A chiarire le modalità per aderire al nuovo regime è un comunicato diramato dall'Agenzia delle Entrate nel quale, in attesa della predisposizione della nuova modulistica e di una imminente circolare che rappresenti in maniera inequivocabile caratteristiche e applicabilità del regime stesso, si precisa che i contribuenti potranno utilizzare la modulistica per la Dichiarazione di inizio attività ad oggi esistente - vale a dire il modello AA9/11 per le persone fisiche.

Come esercitare l'opzione nel modello di inizio attività

In particolare, all'interno del Quadro B Regimi fiscali agevolati, sarà sufficiente spuntare il riquadro in corrispondenza della dicitura "Regime fiscale di vantaggio per l'imprenditoria giovanile e lavoratori in mobilità, previsto dall'art 27, commi 1 e 2 del Dl n. 98/2011" (i "vecchi" contribuenti minimi nati a partire dal 2012) e l'Amministrazione finanziaria abbinerà automaticamente tale opzione al nuovo regime forfetario.

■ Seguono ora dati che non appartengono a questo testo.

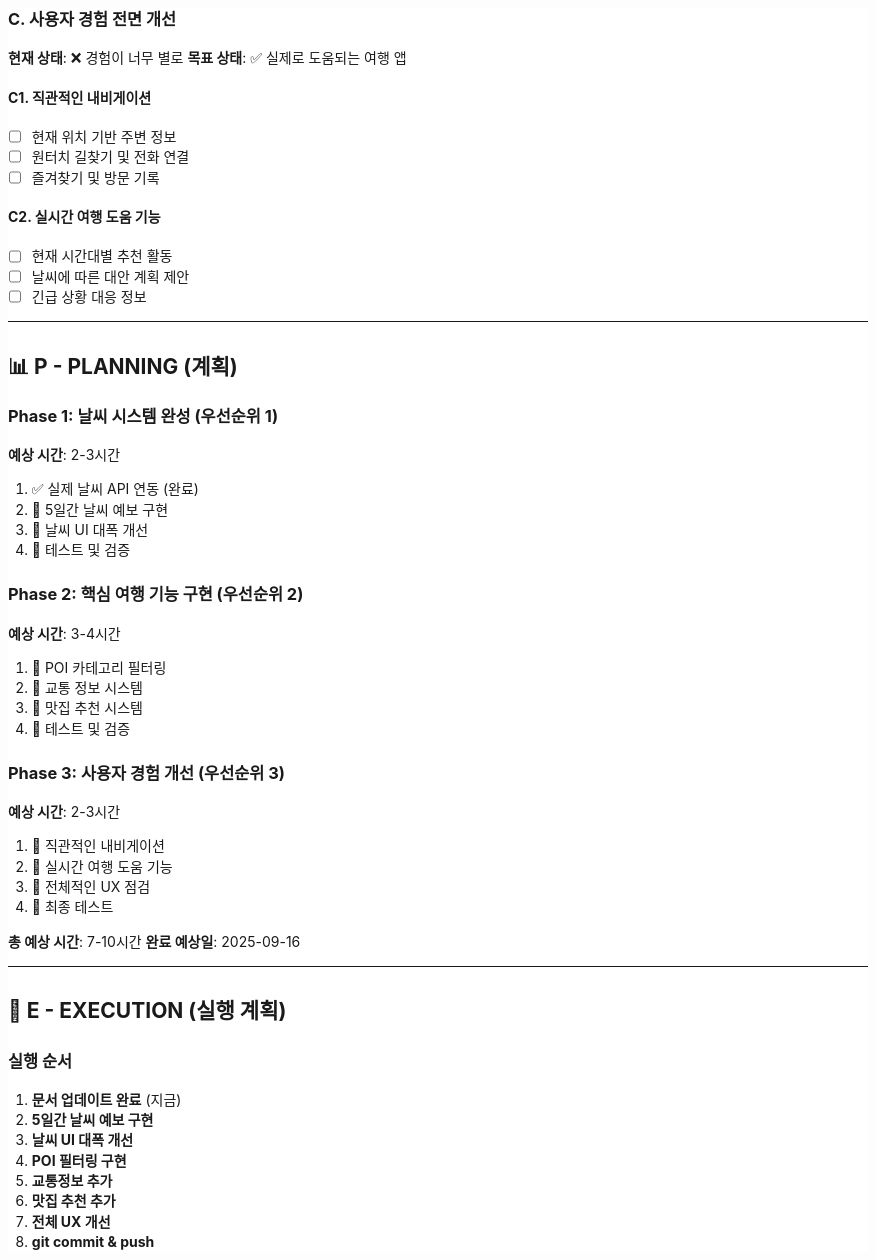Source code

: ### C. 사용자 경험 전면 개선
**현재 상태**: ❌ 경험이 너무 별로
**목표 상태**: ✅ 실제로 도움되는 여행 앱

#### C1. 직관적인 내비게이션
- [ ] 현재 위치 기반 주변 정보
- [ ] 원터치 길찾기 및 전화 연결
- [ ] 즐겨찾기 및 방문 기록

#### C2. 실시간 여행 도움 기능
- [ ] 현재 시간대별 추천 활동
- [ ] 날씨에 따른 대안 계획 제안
- [ ] 긴급 상황 대응 정보

---

## 📊 **P - PLANNING (계획)**

### Phase 1: 날씨 시스템 완성 (우선순위 1)
**예상 시간**: 2-3시간
1. ✅ 실제 날씨 API 연동 (완료)
2. 🔄 5일간 날씨 예보 구현
3. 🔄 날씨 UI 대폭 개선
4. 🔄 테스트 및 검증

### Phase 2: 핵심 여행 기능 구현 (우선순위 2)
**예상 시간**: 3-4시간
1. 🔄 POI 카테고리 필터링
2. 🔄 교통 정보 시스템
3. 🔄 맛집 추천 시스템
4. 🔄 테스트 및 검증

### Phase 3: 사용자 경험 개선 (우선순위 3)
**예상 시간**: 2-3시간
1. 🔄 직관적인 내비게이션
2. 🔄 실시간 여행 도움 기능
3. 🔄 전체적인 UX 점검
4. 🔄 최종 테스트

**총 예상 시간**: 7-10시간
**완료 예상일**: 2025-09-16

---

## 🚀 **E - EXECUTION (실행 계획)**

### 실행 순서
1. **문서 업데이트 완료** (지금)
2. **5일간 날씨 예보 구현**
3. **날씨 UI 대폭 개선**
4. **POI 필터링 구현**
5. **교통정보 추가**
6. **맛집 추천 추가**
7. **전체 UX 개선**
8. **git commit & push**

Ricordiamo che il nuovo regime, applicabile per i professionisti e le imprese che conseguono ricavi tra i 15mila e i 40mila euro, limiti diversificati a seconda dell'attività esercitata, subiranno una tassazione forfetaria dell'imponibile (ricavi o compensi) basata su una aliquota fissa al 15% in sostituzione di Irpef, addizionali regionali e comunali e Irap. Il nuovo regime non avrà termini temporali, né per l'ingresso né per la fuoriuscita dal regime, dunque potrà essere applicato per un numero indeterminato di periodi di imposta, a condizione del permanere dei requisiti.

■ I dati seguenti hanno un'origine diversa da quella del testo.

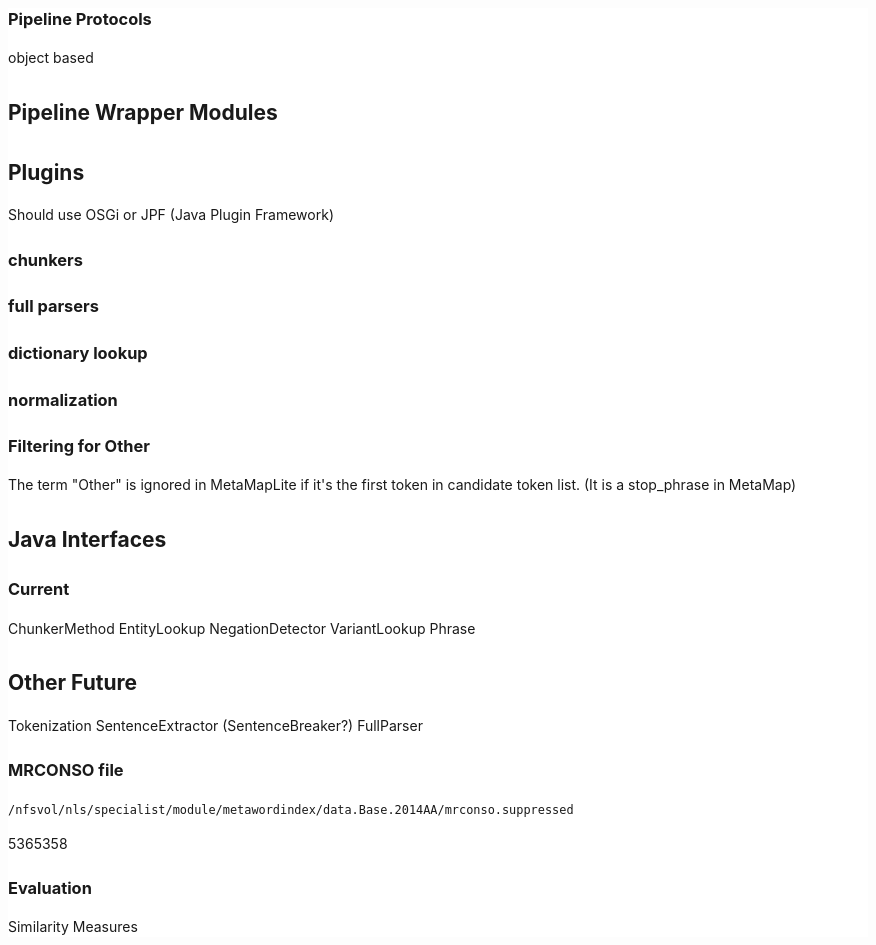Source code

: 
### Pipeline Protocols

object based

## Pipeline Wrapper Modules


## Plugins

Should use OSGi or JPF (Java Plugin Framework)  

### chunkers

### full parsers

### dictionary lookup

### normalization

### Filtering for Other

The term "Other" is ignored in MetaMapLite if it's the first token in
candidate token list.  (It is a stop_phrase in MetaMap)

## Java Interfaces

### Current

ChunkerMethod
EntityLookup
NegationDetector
VariantLookup
Phrase

## Other Future

Tokenization
SentenceExtractor (SentenceBreaker?)
FullParser


### MRCONSO file 

    /nfsvol/nls/specialist/module/metawordindex/data.Base.2014AA/mrconso.suppressed

5365358

### Evaluation

Similarity Measures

Altre caratteristiche del nuovo regime forfetario

Tra le altre agevolazioni, la non assoggettabilità ad Iva (e conseguentemente anche l'indetraibilità dell'imposta sugli acquisti) e a ritenute d'acconto, oltre che una serie di semplificazioni contabili, quali l'esonero dalla registrazione e tenuta delle scritture e dagli adempimenti Iva. Infine, nonostante il nuovo regime abbia suscitato numerose critiche da vari orientamenti politici e dagli addetti ai lavori, in quanto a prima analisi meno conveniente del regime ormai mandato in pensione (che prevedeva l'aliquota fissa al 5%), occorre sottolineare il particolare beneficio disposto per coloro che aprono la partita Iva, i quali potranno godere per i primi 3 anni di attività della riduzione dell'imponibile ad 1/3.